══ EXCERPT TO READ ══

According to journalist Nina Siegal, in fact the world’s most famous diarist, Anne Frank, “is not really telling the whole story, or the right story, in some ways.”
Siegal, the author of “The Diary Keepers: World War II in the Netherlands as Written by the People Who Lived Through It,” told The Times of Israel that the narrow scope of Frank’s account was a function of her age and situation.
“She could not tell the whole story; Anne was a child, and cut off from the world,” said Siegal. A prolific cultural writer for The New York Times, Siegal lives in Amsterdam and is an ongoing researcher into the wartime fate of Dutch Jews.
“Anne Frank’s diary was part of a process that was radically democratic in the way they were thinking about documenting the war,” said Siegal, whose research into the diaries received a lavish photo spread in The New York Times.
Zooming in and out of texts written by people who were victims, bystanders, and collaborators, Siegal’s recently published “The Diary Keepers” tells the story of the genocide of the Jews chronologically.
From a Nazi-sympathizing Dutch police inspector to a Jewish reporter who covered Russia and Palestine, Siegal chose seven main diarists — from among 2,100 diaries held by NIOD, the Institute for War, Holocaust, and Genocide Studies — in order to bring readers through events including the “Hunger Winter” and Liberation.
Framing Siegal’s archival hunt was her desire to “use the collection in the way it was intended,” she said.
Much of Siegal’s research for the book revolved around why three-quarters of Dutch Jews were annihilated during the war, the highest proportion of any country in western Europe.
“Anne Frank leaves people with the impression that the Dutch non-Jews were very protective of the Jews,” said Siegal. “People focus on the redemptive idea that ‘in spite of everything, people are really good at heart.’”
Setting out to show readers a “larger narrative” of wartime society, Siegal was interested in why — for example — so many Dutch people took photographs of their Jewish neighbors being “rounded up” and deported.
“The last Jews are being rounded up,” wrote salesman Cornelis Komen, who observed a daytime “razzia” (raid) in Amsterdam.
“Herded together and taken away like cattle. From hearth and home to foreign parts. …They may not be a pleasant people, but they’re still human beings,” wrote Komen in his diary.
Nearly eight decades after Liberation, NIOD is still working to transcribe wartime diaries, three of which appear for the first time in Siegal’s book.

═══

According to the excerpt about Nina Siegal's book, what proportion of Dutch Jews were annihilated during the war?

══ DATA EXTRACTS ══

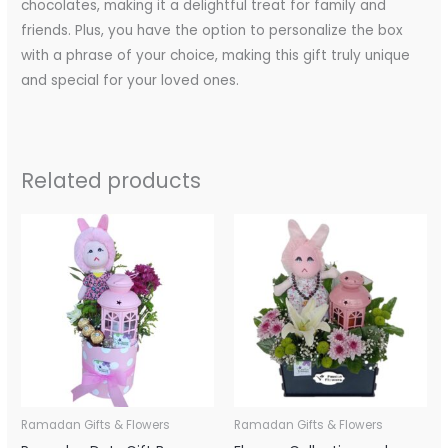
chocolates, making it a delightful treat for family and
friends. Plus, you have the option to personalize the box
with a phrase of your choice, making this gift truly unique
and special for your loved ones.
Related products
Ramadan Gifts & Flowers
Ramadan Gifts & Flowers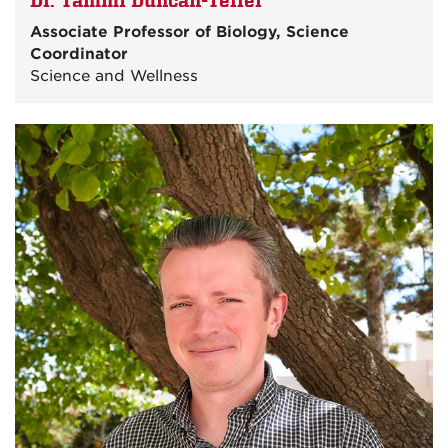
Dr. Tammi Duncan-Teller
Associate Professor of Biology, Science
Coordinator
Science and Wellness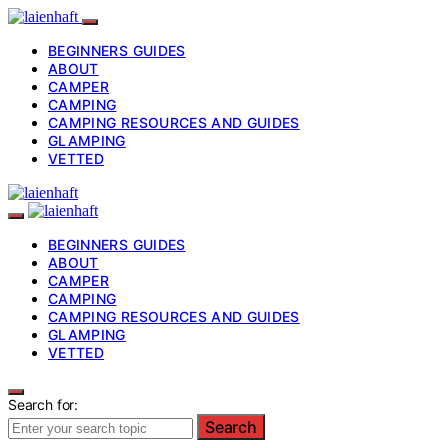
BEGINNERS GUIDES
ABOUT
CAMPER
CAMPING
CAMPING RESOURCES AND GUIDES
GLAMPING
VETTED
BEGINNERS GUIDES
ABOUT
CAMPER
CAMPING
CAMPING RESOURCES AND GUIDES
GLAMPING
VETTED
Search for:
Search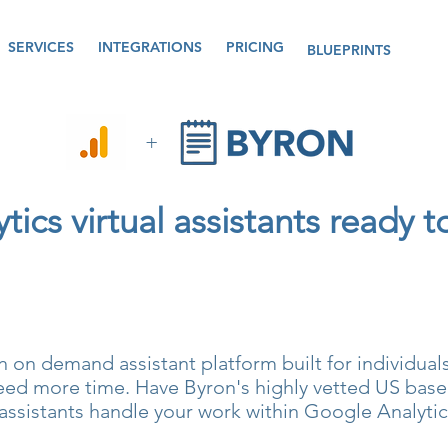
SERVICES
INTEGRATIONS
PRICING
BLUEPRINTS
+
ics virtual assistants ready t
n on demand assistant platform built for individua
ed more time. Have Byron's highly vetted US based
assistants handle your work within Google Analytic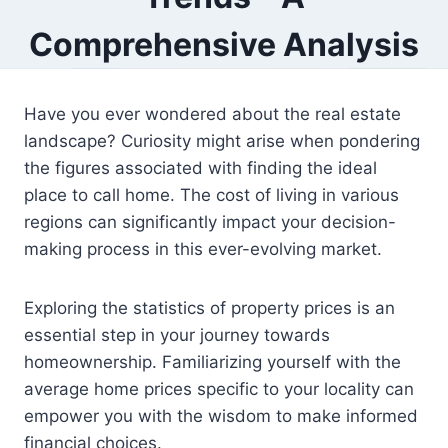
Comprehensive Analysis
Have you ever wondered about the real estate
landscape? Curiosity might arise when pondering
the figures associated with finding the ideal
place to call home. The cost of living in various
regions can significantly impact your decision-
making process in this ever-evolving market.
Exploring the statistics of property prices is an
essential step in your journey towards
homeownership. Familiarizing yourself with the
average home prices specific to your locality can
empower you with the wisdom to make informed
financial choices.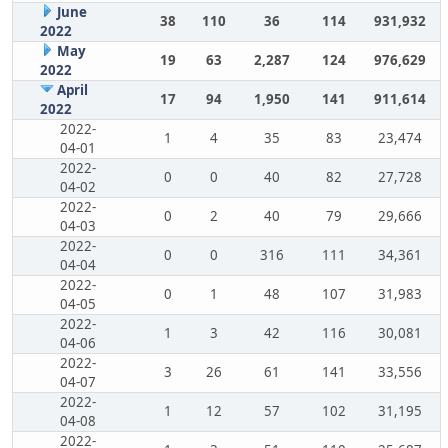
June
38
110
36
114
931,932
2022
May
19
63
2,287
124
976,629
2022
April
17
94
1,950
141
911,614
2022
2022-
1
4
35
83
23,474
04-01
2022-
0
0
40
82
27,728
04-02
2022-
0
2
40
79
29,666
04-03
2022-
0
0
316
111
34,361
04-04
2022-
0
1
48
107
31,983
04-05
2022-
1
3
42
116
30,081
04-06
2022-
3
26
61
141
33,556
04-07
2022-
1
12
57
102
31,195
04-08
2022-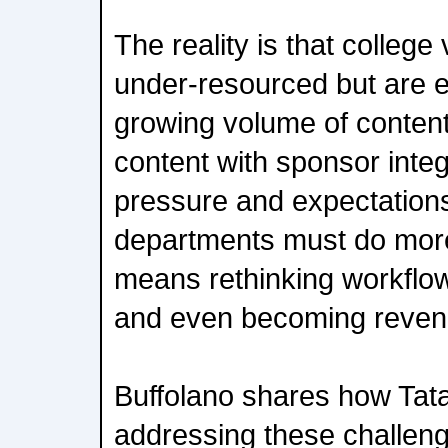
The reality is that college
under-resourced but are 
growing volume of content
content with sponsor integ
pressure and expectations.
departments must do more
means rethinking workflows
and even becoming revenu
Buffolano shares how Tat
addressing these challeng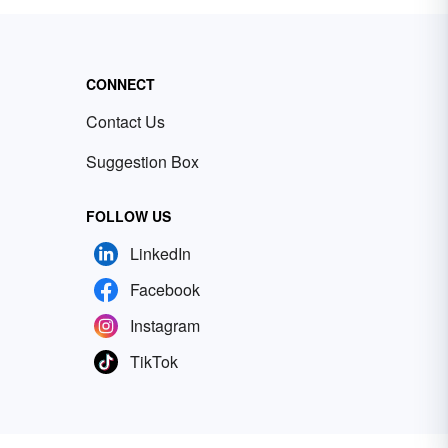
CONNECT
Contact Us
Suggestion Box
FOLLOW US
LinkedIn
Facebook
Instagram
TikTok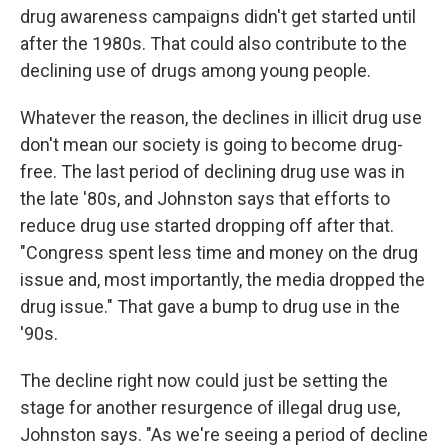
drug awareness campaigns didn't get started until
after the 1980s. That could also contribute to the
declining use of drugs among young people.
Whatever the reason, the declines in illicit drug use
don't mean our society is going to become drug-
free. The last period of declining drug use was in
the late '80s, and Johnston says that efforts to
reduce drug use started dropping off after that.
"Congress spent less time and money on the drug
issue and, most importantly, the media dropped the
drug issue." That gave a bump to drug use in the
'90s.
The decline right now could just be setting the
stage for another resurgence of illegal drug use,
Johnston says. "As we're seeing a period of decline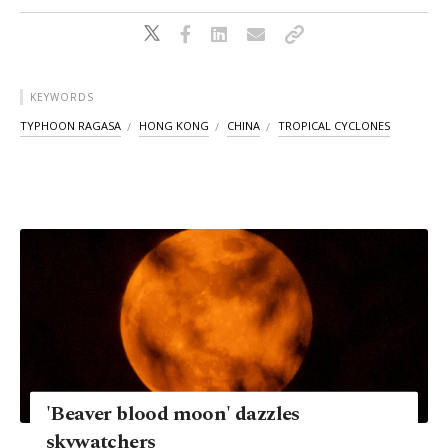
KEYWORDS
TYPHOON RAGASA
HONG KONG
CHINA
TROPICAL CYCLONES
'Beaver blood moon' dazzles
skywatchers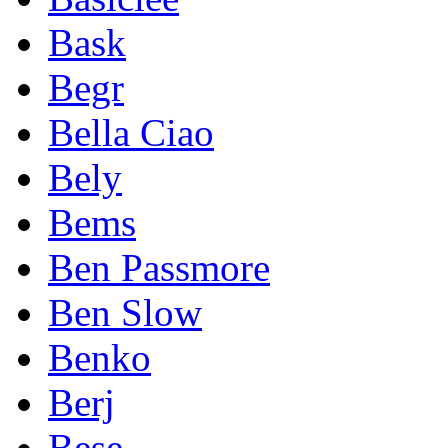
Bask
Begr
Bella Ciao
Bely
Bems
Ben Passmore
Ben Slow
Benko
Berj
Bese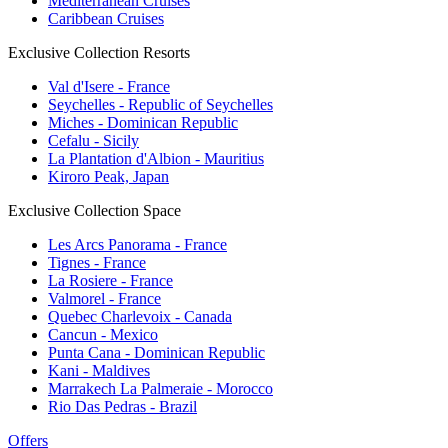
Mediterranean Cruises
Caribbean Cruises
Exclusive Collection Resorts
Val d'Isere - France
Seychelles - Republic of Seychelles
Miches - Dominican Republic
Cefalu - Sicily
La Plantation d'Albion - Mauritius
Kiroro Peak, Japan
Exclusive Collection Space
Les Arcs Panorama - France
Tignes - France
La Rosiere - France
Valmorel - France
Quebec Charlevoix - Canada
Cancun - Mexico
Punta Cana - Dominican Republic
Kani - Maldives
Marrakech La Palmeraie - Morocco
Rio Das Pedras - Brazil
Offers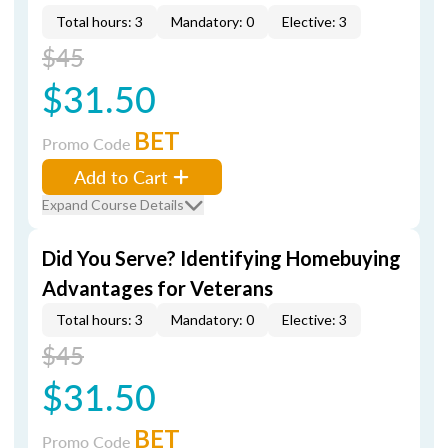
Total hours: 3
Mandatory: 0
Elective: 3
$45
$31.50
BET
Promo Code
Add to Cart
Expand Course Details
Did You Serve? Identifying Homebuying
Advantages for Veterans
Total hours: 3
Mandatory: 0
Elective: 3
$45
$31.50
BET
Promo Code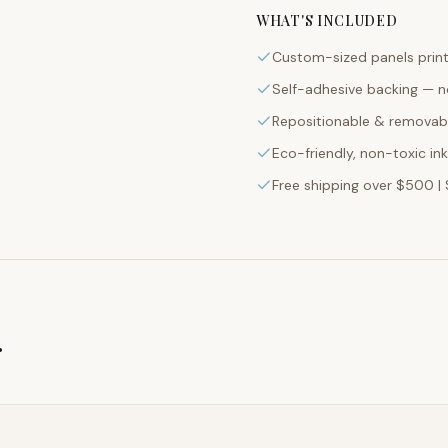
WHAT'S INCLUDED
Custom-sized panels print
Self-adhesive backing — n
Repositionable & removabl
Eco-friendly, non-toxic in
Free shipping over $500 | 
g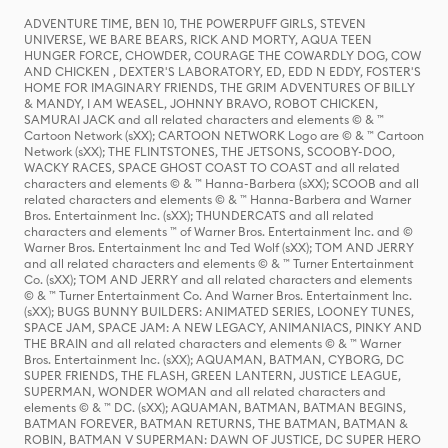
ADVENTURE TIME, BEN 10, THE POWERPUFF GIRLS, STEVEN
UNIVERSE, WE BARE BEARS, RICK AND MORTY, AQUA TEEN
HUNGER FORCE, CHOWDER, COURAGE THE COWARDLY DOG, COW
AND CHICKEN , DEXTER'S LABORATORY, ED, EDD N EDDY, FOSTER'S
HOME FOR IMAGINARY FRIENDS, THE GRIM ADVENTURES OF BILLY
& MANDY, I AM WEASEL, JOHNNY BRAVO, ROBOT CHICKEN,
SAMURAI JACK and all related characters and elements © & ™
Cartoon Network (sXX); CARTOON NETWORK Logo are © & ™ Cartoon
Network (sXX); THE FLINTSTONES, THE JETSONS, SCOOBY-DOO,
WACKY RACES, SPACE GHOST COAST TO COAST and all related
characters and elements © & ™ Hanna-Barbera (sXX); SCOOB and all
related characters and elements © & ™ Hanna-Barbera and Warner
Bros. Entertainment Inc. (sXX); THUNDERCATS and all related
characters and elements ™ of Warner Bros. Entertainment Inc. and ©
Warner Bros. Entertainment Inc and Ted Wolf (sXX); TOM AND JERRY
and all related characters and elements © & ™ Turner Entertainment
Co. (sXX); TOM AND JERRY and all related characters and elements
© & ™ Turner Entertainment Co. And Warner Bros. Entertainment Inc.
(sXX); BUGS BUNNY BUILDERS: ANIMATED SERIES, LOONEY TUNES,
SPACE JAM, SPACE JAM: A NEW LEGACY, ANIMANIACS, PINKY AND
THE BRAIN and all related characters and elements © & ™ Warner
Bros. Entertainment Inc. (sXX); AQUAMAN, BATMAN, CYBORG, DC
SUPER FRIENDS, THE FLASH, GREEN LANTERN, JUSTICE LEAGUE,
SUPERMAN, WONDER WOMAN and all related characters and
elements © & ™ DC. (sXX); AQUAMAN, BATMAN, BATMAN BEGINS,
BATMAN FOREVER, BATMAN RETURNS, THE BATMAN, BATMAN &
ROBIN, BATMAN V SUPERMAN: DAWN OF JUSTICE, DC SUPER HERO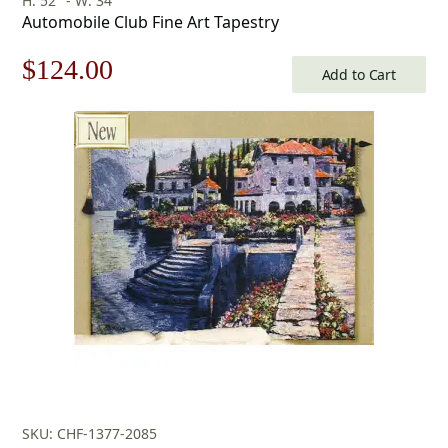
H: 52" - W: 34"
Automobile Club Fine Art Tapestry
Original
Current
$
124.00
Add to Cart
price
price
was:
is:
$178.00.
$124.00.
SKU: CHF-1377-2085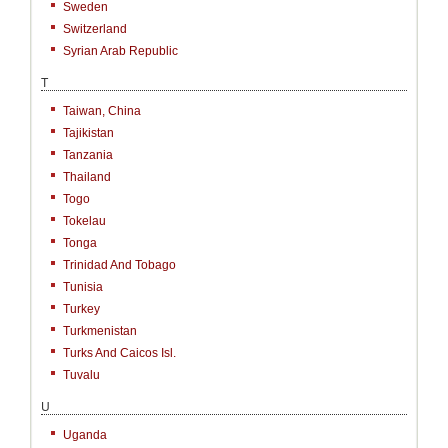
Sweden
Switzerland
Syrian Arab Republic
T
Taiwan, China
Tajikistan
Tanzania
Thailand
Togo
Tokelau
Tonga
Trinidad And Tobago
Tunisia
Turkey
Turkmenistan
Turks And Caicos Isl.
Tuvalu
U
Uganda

═══

* _ANSWER FOR THE TASK_: Three-quarters, the highest proportion of any country in western Europe.